Hygroscopic Salts and the Potential for Life on Mars


Davila, A. F., Duport, L. G., Melchiorri, R., Jaenchen, J., Valea, S., de Los Rios, A., … & Wierzchos, J. (2010). Hygroscopic salts and the potential for life on Mars. Astrobiology, 10(6), 617-628.


Hygroscopic salts have been detected in soils in the northern latitudes of Mars, and widespread chloride-bearing evaporitic deposits have been detected in the southern highlands. The deliquescence of hygroscopic minerals such as chloride salts could provide a local and transient source of liquid water that would be available for microorganisms on the surface. This is known to occur in the Atacama Desert, where massive halite evaporites have become a habitat for photosynthetic and heterotrophic microorganisms that take advantage of the deliquescence of the salt at certain relative humidity (RH) levels. We modeled the climate conditions (RH and temperature) in a region on Mars with chloride-bearing evaporites, and modeled the evolution of the water activity (aw) of the deliquescence solutions of three possible chloride salts (sodium chloride, calcium chloride, and magnesium chloride) as a function of temperature. We also studied the water absorption properties of the same salts as a function of RH. Our climate model results show that the RH in the region with chloride-bearing deposits on Mars often reaches the deliquescence points of all three salts, and the temperature reaches levels above their eutectic points seasonally, in the course of a martian year. The aw of the deliquescence solutions increases with decreasing temperature due mainly to the precipitation of unstable phases, which removes ions from the solution. The deliquescence of sodium chloride results in transient solutions with aw compatible with growth of terrestrial microorganisms down to 252 K, whereas for calcium chloride and magnesium chloride it results in solutions with aw below the known limits for growth at all temperatures.
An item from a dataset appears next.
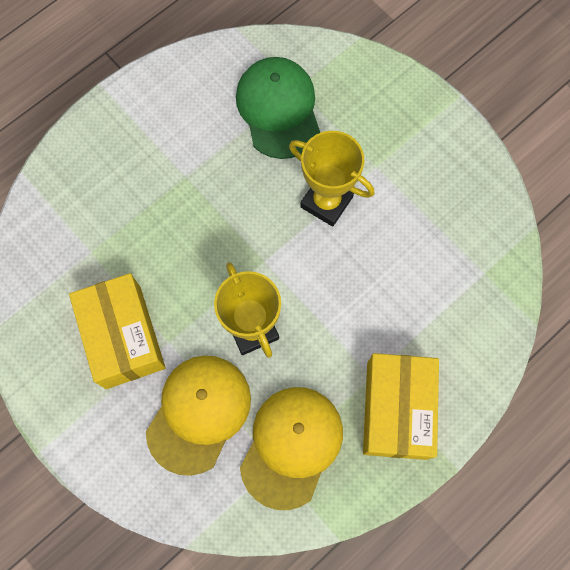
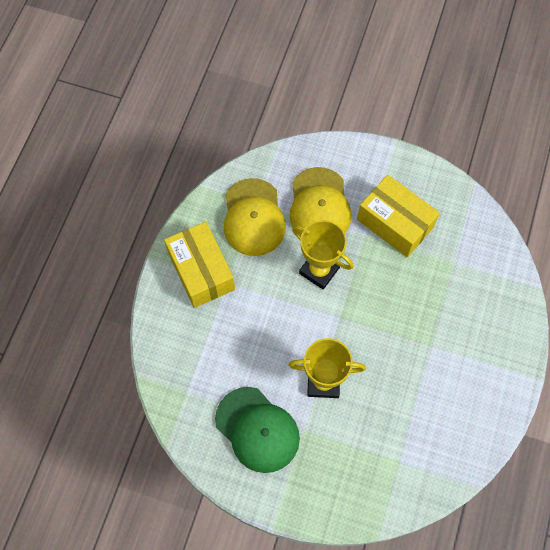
camera: 150 degrees right, 5 degrees down
(278, 109) = (401, 435): green cap -> green cap (257, 430)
However, taking the limits of aw used to define special regions on Mars, the deliquescence of calcium chloride deposits would allow for the propagation of terrestrial microorganisms at temperatures between 265 and 253 K, and for metabolic activity (no growth) at temperatures between 253 and 233 K. Key Words: Hygroscopic salts—Evaporites—Water activity—Temperature—Endoliths—Atacama Desert—Deliquescence—Mars—Life. Astrobiology 10, 617–628.